Unfortunately this database has a ton of duplicate email addresses in it. I need to do a query and return only unique emails, doesn't really matter which one.
The query I have looks like this, can't really figure out what to add to not get duplicate emails returned. Can anyone think of anything?
select c.cid, c.email, c.uuid, e.code
from c
inner join e on e.cid = c.cid
where regexp_like(c.email, '\.net$', 'i');
-- Adding some additional info on request
The above query returns the following results, where you can see there are duplicates.

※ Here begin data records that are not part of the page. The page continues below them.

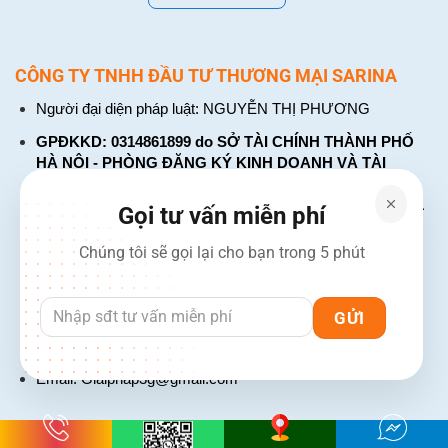
CÔNG TY TNHH ĐẦU TƯ THƯƠNG MẠI SARINA
Người đại diện pháp luật: NGUYỄN THỊ PHƯƠNG
GPĐKKD: 0314861899 do SỞ TÀI CHÍNH THÀNH PHỐ
HÀ NỘI - PHÒNG ĐĂNG KÝ KINH DOANH VÀ TÀI
CHÍNH DOANH NGHIỆP cấp. Đăng ký lần đầu: ngày 26
tháng 01 năm 2018. Đăng ký thay đổi lần thứ: 4, ngày 31
Gọi tư vấn miễn phí
tháng 03 năm 2026
Chúng tôi sẽ gọi lại cho bạn trong 5 phút
226 Đường Láng, Đống Đa, Hà Nội
137 Đường Hòa Hưng, Phường 12, Quận 10, TP. Hồ Chí
Minh
Hotline: 1900 2106 - 0386 001 001
Email:
Giaiphap3g@gmail.com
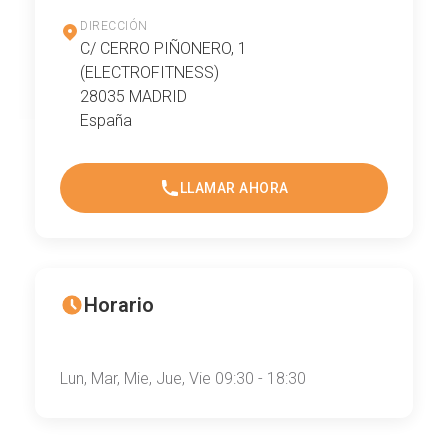
DIRECCIÓN
C/ CERRO PIÑONERO, 1
(ELECTROFITNESS)
28035 MADRID
España
LLAMAR AHORA
Horario
Lun, Mar, Mie, Jue, Vie 09:30 - 18:30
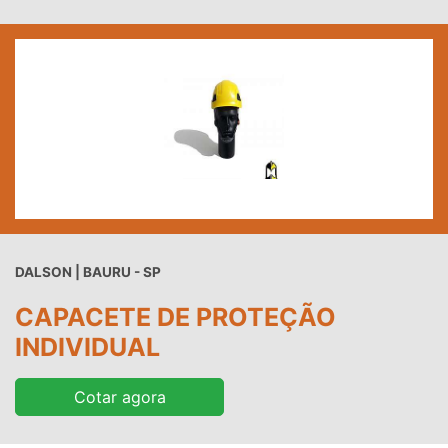
DALSON | BAURU - SP
CAPACETE DE PROTEÇÃO
INDIVIDUAL
Cotar agora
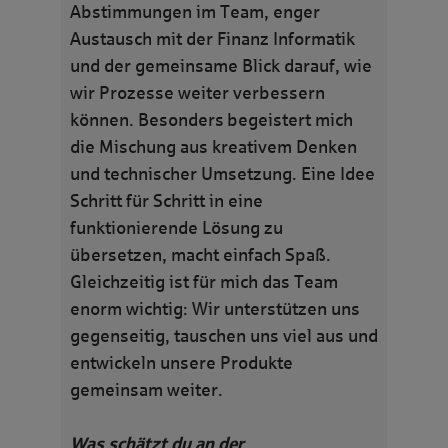
Abstimmungen im Team, enger
Austausch mit der Finanz Informatik
und der gemeinsame Blick darauf, wie
wir Prozesse weiter verbessern
können. Besonders begeistert mich
die Mischung aus kreativem Denken
und technischer Umsetzung. Eine Idee
Schritt für Schritt in eine
funktionierende Lösung zu
übersetzen, macht einfach Spaß.
Gleichzeitig ist für mich das Team
enorm wichtig: Wir unterstützen uns
gegenseitig, tauschen uns viel aus und
entwickeln unsere Produkte
gemeinsam weiter.
Was schätzt du an der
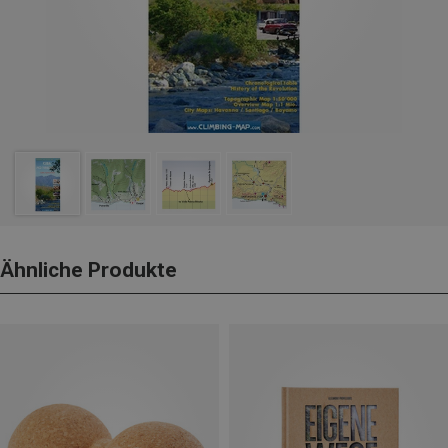
Ähnliche Produkte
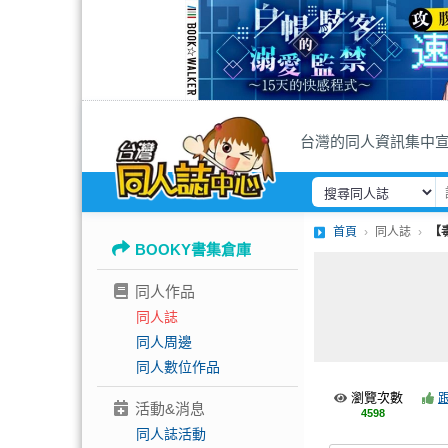
台灣的同人資訊集中
首頁
同人誌
【毒
BOOKY書集倉庫
同人作品
同人誌
同人周邊
同人數位作品
瀏覽次數
活動&消息
4598
同人誌活動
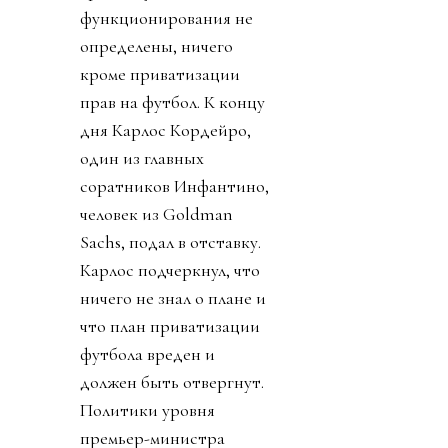
функционирования не
определены, ничего
кроме приватизации
прав на футбол. К концу
дня Карлос Кордейро,
один из главных
соратников Инфантино,
человек из Goldman
Sachs, подал в отставку.
Карлос подчеркнул, что
ничего не знал о плане и
что план приватизации
футбола вреден и
должен быть отвергнут.
Политики уровня
премьер-министра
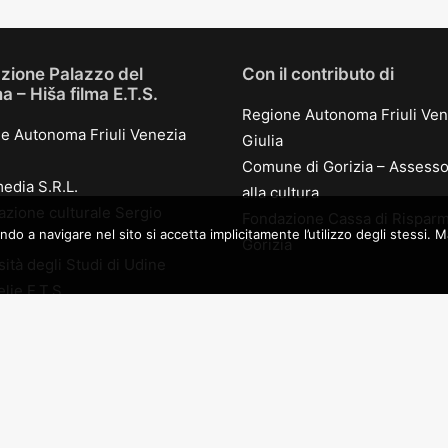
zione Palazzo del
Con il contributo di
 – Hiša filma E.T.S.
Regione Autonoma Friuli Ven
e Autonoma Friuli Venezia
Giulia
Comune di Gorizia – Assesso
edia S.R.L.
alla cultura
azione culturale Sergio
Fondazione Cassa di Risparm
a navigare nel sito si accetta implicitamente l’utilizzo degli stessi. Mag
Gorizia
ità degli Studi di Udine
lje E.T.S.
Partner
edia production S.r.l.
oduction s.r.l.
Kinemax
 di Gorizia
KB 1909
nione Interregionale
eta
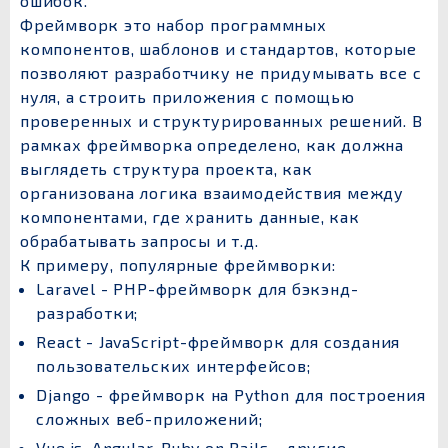
ошибок.
Фреймворк это набор программных
компонентов, шаблонов и стандартов, которые
позволяют разработчику не придумывать все с
нуля, а строить приложения с помощью
проверенных и структурированных решений. В
рамках фреймворка определено, как должна
выглядеть структура проекта, как
организована логика взаимодействия между
компонентами, где хранить данные, как
обрабатывать запросы и т.д.
К примеру, популярные фреймворки:
Laravel - PHP-фреймворк для бэкэнд-
разработки;
React - JavaScript-фреймворк для создания
пользовательских интерфейсов;
Django - фреймворк на Python для построения
сложных веб-приложений;
Vue.js, Angular, Ruby on Rails - другие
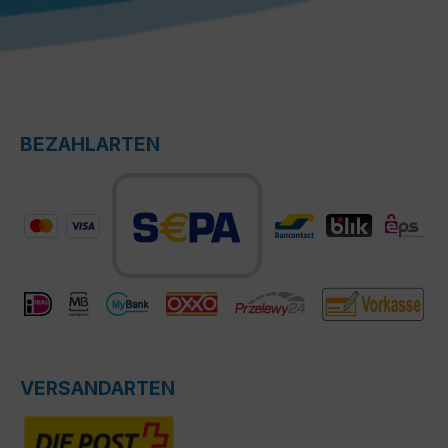
BEZAHLARTEN
VERSANDARTEN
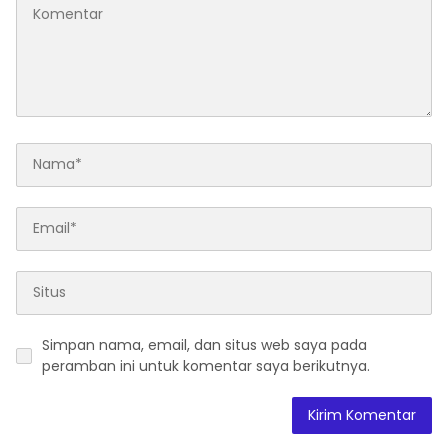
Simpan nama, email, dan situs web saya pada
peramban ini untuk komentar saya berikutnya.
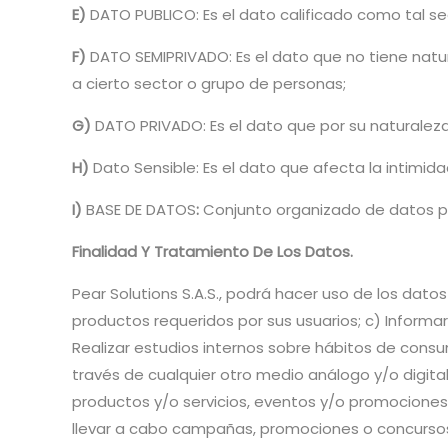
E)
DATO PUBLICO: Es el dato calificado como tal se
F)
DATO SEMIPRIVADO: Es el dato que no tiene natura
a cierto sector o grupo de personas;
G)
DATO PRIVADO: Es el dato que por su naturaleza 
H)
Dato Sensible: Es el dato que afecta la intimida
I)
BASE DE DATOS
:
Conjunto organizado de datos p
Finalidad Y Tratamiento De Los Datos.
Pear Solutions S.A.S., podrá hacer uso de los datos 
productos requeridos por sus usuarios; c) Informar
Realizar estudios internos sobre hábitos de consumo
través de cualquier otro medio análogo y/o digita
productos y/o servicios, eventos y/o promociones de
llevar a cabo campañas, promociones o concursos d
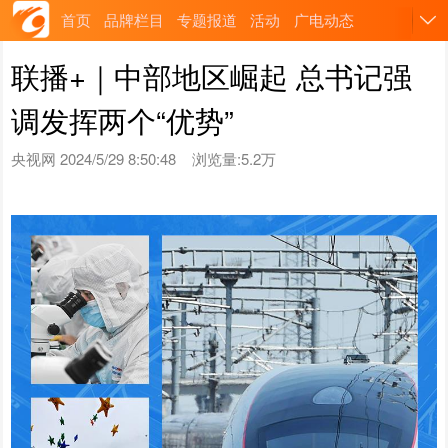
首页
品牌栏目
专题报道
活动
广电动态
联播+｜中部地区崛起 总书记强
调发挥两个“优势”
央视网
2024/5/29 8:50:48
浏览量:5.2万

I'm interested in only returning one row per unique email address.
3478|[email protected]|ouskns;dhf|1
3488|[email protected]|jlsudo;uff|0
3598|[email protected]|dl;udjffff|1
3798|[email protected]|osuosdujff|1
3888|[email protected]|odsos7jfff|1
-- Solution, thanks Mathguy
select cid, email, uuid, code
from
(select c.cid, c.email, c.uuid, e.code, row_number() over (partition by
c.email order by null) as rn
from c
inner join e on e.cid = c.cid
where regexp_like(c.email, '\.net$', 'i')
)
where rn = 1;
If it works as is and the only problem is the duplicates, you can change c.email
to MAX(c.email) as email
in the select
clause, and add a group by clause to group by the other columns included in select
.
EDIT: (actually I should delete the original answer since the OP clarified his question was quite different from what he seemed to ask originally - but that would also delete the comments... so editing instead)
If your query produces the desired results, but now you must pick just one random row per email address, you can try this:
select cid, email, uuid, code
from
( -- .... copy your select query here
-- ADD one column to the select line like so:
-- select c.cid, c.uuid, c.email, e.code,
-- row_number() over (partition by c.email order by null) as rn
-- ....
)
where rn = 1;